* **Excerpted text**
----

To shift toward a more customer-centric approach, we embarked on a journey to define, map, measure, and test end-to-end customer journeys. These journeys spanned multiple personas, including customers, merchants, and even internal colleagues. With this approach, the focus shifted from the success of an application to the success of the entire customer journey.

Our path to customer journey-oriented resiliency:

Define: We started by identifying a set of critical customer journeys across the company, defined as intents, such as “I want to pay my bill” or “I want to apply for a card product.” We then further split these journeys into tiers of criticality to allow us to set availability targets accordingly.
Map: This step was crucial to the overall accuracy and effectiveness of our journey approach and involved mapping each customer journey to the underlying applications, databases, third party systems and other system components that support it. These detailed journey topologies helped identify dependencies, risks, key internal stakeholders, and single points of failure, while also enabling better correlation of incidents and allowing us to detect issues before they impacted customers.
Measure: Availability reporting became the cornerstone of our customer journey-centric approach. To ensure accurate end-to-end measurement, we adopted an enterprise-wide logging framework and standard telemetry to enable traceability and transaction correlation across systems. This new monitoring allows us to observe attempted transactions, out-of-pattern traffic volumes, and business exceptions, which enables us to more quickly identify potential customer impacts that might otherwise go unnoticed through regular down-time monitoring approaches.

----

* **Work request 1**
According to the passage on customer journey-oriented resiliency, what was adopted to ensure accurate end-to-end measurement?
* **Work request 2**
Resume the passage on customer journey-oriented resiliency, starting right after its last sentence.

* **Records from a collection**
----

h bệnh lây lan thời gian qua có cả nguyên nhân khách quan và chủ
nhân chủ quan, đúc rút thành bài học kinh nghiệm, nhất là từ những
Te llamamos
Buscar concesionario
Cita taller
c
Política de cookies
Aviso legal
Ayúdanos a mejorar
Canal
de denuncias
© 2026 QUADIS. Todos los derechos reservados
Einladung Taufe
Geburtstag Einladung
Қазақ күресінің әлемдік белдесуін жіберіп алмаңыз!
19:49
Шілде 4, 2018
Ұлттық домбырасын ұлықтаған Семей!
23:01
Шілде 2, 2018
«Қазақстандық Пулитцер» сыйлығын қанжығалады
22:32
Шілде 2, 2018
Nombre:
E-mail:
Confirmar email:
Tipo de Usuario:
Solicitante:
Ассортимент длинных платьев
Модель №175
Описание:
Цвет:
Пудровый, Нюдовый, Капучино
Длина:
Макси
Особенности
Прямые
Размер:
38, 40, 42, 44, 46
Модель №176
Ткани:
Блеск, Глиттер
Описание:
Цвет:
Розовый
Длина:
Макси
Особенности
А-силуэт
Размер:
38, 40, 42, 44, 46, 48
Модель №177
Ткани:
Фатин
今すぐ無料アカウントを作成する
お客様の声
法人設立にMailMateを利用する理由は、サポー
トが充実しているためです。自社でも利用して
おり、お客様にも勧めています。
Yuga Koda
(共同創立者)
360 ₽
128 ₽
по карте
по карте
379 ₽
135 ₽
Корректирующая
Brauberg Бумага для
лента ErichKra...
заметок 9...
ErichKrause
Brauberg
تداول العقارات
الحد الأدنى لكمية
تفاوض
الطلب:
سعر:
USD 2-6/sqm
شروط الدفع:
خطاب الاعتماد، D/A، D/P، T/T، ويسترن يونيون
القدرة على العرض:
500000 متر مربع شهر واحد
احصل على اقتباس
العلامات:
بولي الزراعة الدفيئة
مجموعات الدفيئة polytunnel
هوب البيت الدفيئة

----

* **Exercise result 1**
An enterprise-wide logging framework and standard telemetry.

* **Exercise result 2**
Test: While testing individual system failover was already a standard practice in our Disaster Recovery program, we expanded this requirement to test all systems linked to a single customer journey at the same time. These end-to-end tests involve failing over entire journeys, often comprised of dozens of interconnected systems, for multiple days. These exercises provide valuable insights into system resiliency, allowing us to uncover bottlenecks, hidden dependencies, and system latency that may not have been uncovered through isolated failover testing. By mimicking real-world scenarios, we are able to test whether an entire customer journey can withstand unexpected disruptions.

In making changes to support this customer-centric approach, it was critical to ensure that we brought stakeholders together from across the organization to support the program. We needed both top level leadership support as well as widespread buy-in from development and support teams, and we achieved this through constant collaboration and intentional expansion of customer journeys. What started with a handful of critical customer journeys has now expanded to over 65 journeys spanning every line of business.

In addition to achieving continuous year-over-year improvements to our customer journey availability, one of the most positive outcomes to this program was the cultural shift of bringing end-to-end teams together, creating shared goals, and driving value collectively. This cross-functional approach enabled best practice sharing, streamlined communication, and strengthened our overall resiliency posture beyond our defined journeys and into how we build and develop software every day.